Member of the Oklahoma House of Representatives from the 28th district
- In office 2004–2010
- Preceded by: Dan Boren
- Succeeded by: Tom Newell

Personal details
- Born: January 15, 1980 Oklahoma City, Oklahoma, U.S.
- Died: January 31, 2025 (aged 45)
- Party: Democratic Party
- Children: 2
- Alma mater: University of Oklahoma, University of Oklahoma College of Law

= Ryan Kiesel =

American politician (1980–2025)

Ryan Dean Kiesel (January 15, 1980 – January 31, 2025) was an American civil rights attorney and politician who represented the 28th district of the Oklahoma House of Representatives from 2004 to 2010. A member of the Democratic Party, he later served as the executive director of the American Civil Liberties Union of Oklahoma from August 2011 to June 2020.
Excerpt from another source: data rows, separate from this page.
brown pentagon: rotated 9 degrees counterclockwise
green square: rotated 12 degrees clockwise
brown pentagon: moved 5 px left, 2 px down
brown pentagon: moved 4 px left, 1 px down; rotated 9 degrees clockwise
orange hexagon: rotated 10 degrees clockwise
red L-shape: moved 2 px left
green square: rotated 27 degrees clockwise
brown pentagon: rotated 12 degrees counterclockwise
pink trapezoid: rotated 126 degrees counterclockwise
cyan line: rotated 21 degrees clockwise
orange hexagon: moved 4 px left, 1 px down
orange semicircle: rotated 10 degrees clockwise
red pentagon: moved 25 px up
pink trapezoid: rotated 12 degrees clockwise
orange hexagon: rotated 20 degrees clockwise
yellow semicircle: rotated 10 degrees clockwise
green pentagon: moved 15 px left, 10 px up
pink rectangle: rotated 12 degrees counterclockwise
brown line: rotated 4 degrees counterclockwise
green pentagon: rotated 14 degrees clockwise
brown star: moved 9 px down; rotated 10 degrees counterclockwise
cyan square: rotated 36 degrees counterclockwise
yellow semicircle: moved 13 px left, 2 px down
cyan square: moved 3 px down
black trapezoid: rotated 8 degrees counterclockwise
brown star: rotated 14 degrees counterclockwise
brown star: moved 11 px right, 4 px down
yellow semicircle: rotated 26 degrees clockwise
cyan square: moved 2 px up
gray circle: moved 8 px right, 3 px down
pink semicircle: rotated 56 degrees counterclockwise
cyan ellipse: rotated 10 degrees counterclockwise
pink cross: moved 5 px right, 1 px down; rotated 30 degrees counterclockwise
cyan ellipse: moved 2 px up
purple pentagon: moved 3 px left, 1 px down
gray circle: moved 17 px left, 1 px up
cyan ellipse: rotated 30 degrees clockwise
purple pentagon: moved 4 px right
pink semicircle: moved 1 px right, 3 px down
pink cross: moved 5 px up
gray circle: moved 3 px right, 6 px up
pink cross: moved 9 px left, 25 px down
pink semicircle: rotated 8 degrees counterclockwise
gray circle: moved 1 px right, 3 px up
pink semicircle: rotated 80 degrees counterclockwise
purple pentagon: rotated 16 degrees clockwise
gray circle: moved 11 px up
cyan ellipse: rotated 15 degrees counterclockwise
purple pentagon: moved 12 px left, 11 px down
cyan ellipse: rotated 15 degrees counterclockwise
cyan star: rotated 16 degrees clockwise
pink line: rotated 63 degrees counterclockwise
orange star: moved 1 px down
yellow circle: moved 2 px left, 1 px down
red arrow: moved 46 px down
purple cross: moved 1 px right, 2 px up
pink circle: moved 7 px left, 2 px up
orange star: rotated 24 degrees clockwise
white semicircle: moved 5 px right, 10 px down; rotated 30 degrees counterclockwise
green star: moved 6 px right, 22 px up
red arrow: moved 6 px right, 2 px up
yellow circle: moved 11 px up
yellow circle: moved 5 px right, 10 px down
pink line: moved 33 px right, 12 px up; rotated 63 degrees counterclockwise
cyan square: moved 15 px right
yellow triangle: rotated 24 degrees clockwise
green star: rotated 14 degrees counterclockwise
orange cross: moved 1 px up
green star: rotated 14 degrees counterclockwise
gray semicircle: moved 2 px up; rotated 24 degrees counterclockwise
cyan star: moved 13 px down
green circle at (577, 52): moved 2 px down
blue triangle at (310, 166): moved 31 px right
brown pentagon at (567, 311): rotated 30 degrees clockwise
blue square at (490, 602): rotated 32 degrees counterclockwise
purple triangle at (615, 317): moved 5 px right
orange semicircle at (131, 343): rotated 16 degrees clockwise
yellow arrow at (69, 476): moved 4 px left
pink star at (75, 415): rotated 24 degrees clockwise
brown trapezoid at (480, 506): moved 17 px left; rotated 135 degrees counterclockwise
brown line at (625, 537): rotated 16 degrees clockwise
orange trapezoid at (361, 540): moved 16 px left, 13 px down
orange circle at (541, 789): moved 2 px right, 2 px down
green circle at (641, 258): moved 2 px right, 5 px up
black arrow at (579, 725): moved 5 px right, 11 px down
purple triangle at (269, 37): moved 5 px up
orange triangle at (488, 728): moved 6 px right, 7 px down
== Early life and education ==
Kiesel was born in Oklahoma City on January 15, 1980. He was raised in Seminole, Oklahoma and graduated from Seminole High School in 1998. He received a bachelor's degree in political science from the University of Oklahoma. While in college, he worked on Bill Nations' campaign and during the 2000 Democratic presidential primary he worked for Bill Bradley. In 2006 he earned his Juris Doctor degree from the University of Oklahoma College of Law. Kiesel was married and had two children. He worked in the Oklahoma State Senate for senator Enoch Kelly Haney.

== Career ==
The Oklahoman described Kiesel's as being a "liberal Democrat" and "outspoken progressive" throughout his career.

=== Oklahoma House ===
Kiesel won election to the Oklahoma House of Representatives from District 28 in 2004, while he was still a law student. He won reelection in 2006 and 2008. He did not run for reelection in 2010. In the legislature he supported net neutrality, abortion rights, and health insurance reform. He authored two bills passed into law. In 2005, his bill defining phenylketonuria was signed into law by Governor Brad Henry. In 2010, a bill requiring the ownership of social media accounts to be part of deceased person's estate was also signed into law by Henry. In 2006, he supported a bill to rename Oklahoma State Highway 62 in honor of W. R. Shraver, a Black U.S. Marshal killed in 1905.

=== Post-legislative career and death ===
After leaving the state house, Kiesel joined the American Civil Liberties Union of Oklahoma as their executive director on August 30, 2011. He also worked as an adjunct professor at the University of Oklahoma School of Law. During his tenure he campaigned for Oklahoma State Question 780, a criminal justice reform measure, and he also lobbied for criminal justice reform to the Oklahoma Legislature. He left the ACLU in June 2020, and entered private practice and lobbied for medical marijuana groups. In 2023, he supported State Question 820. He was also a regular guest on KOSU's This Week in Oklahoma Politics hosted by Michael Cross for 12 years.

He died on January 31, 2025, at the age of 45 from cancer.